Defensive merits in the time of Russia and inflation

  • Although not immune to global events, the healthcare sector does offer some defensiveness in relation to two current concerns: Russian exposure and inflation.
  • From a US stock perspective, the sector has limited exposure to Russia, with exposure of large-cap Pharma estimated to be no more than 1-2% of total sales. Some firms run limited clinical trials in Ukraine, but neither Russia nor Ukraine are drug manufacturing hubs, and market exposure is minimal.
  • As for inflation, Pharma and Managed Care in particular may still have some cushion in an inflationary environment. For Pharma, prescription drug prices over the past several years have risen at a faster rate than prevailing rates of inflation, and a clause in the Biden administration’s latest drug pricing plan allows for drug prices to rise at the rate of inflation. For Managed Care, the annual change in health insurance premiums roughly matches the year-on-year rise in wages and inflation. Periods of inflation also come with higher interest rates which is a tailwind to health insurers’ investment income.
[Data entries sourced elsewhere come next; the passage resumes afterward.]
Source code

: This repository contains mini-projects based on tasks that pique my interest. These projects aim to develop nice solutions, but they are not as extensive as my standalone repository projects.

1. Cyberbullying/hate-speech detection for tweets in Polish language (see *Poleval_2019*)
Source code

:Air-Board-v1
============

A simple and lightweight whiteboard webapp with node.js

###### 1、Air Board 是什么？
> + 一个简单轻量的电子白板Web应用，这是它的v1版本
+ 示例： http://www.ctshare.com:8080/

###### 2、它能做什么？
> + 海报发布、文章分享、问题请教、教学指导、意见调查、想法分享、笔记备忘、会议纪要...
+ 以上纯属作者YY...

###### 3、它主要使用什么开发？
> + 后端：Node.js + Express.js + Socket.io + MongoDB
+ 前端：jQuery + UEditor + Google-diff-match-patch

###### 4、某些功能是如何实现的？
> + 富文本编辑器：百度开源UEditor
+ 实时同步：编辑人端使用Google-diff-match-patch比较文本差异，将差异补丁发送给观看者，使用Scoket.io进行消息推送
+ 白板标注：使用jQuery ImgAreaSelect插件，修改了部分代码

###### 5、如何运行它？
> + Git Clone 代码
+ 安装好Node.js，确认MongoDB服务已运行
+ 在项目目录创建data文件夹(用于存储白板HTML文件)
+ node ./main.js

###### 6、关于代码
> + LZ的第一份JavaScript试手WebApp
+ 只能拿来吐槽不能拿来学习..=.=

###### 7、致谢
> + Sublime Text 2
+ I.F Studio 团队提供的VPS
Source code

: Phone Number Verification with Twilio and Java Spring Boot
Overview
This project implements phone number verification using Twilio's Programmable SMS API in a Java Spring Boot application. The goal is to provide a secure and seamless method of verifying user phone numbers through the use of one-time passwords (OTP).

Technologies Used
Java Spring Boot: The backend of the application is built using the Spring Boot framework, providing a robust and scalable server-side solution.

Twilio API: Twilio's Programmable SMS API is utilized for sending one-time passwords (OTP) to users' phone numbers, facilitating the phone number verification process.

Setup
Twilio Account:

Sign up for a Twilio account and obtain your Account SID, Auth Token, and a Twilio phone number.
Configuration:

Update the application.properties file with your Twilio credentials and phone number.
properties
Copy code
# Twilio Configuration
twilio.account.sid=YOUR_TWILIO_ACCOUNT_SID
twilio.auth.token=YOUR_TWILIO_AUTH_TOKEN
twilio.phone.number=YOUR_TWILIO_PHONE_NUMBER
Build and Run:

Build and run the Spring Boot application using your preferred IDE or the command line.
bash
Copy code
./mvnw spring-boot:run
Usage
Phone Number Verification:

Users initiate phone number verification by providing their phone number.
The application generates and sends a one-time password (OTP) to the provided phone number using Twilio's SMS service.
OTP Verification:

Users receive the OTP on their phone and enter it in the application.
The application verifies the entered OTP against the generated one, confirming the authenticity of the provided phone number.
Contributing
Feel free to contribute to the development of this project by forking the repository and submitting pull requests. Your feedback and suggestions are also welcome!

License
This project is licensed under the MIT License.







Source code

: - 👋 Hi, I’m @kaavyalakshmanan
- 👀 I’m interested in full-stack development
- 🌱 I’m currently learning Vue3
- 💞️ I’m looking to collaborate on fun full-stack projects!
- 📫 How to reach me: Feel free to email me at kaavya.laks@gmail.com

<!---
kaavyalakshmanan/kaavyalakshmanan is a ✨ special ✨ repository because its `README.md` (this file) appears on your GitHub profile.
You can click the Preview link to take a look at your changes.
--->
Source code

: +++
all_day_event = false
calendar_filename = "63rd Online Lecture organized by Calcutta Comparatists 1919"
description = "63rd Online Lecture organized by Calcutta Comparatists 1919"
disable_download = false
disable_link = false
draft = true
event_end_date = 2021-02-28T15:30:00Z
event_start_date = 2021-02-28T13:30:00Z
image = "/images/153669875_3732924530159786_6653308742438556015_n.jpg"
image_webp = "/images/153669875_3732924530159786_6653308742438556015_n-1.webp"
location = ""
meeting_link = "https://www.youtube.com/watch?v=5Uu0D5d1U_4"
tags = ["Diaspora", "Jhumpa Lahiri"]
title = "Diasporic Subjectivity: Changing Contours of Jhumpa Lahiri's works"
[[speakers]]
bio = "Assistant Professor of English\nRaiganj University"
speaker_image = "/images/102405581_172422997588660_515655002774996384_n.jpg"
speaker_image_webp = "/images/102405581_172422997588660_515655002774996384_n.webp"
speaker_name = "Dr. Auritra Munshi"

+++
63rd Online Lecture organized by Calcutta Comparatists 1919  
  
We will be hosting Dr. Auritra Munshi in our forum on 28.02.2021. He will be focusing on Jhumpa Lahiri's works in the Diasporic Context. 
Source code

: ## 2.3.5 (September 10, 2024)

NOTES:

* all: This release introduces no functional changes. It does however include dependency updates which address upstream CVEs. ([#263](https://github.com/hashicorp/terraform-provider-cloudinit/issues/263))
Where to position within Healthcare

  • We continue to like the defensive merits of Pharma names. Carrying significant cash levels but facing patent expirations, this space is expected to buy innovation through acquisitions. Supported by the collapse in biotech valuations, Pharma names can be choosier and are better placed to avoid companies where the science is unproven and revenues non-existent.
  • Elsewhere within healthcare, we like Managed Care players such as insurers and healthcare equipment/devices companies for their exposure to long term demographic trends. Animal health is another interesting structural growth story on the back of increasing pet ownership.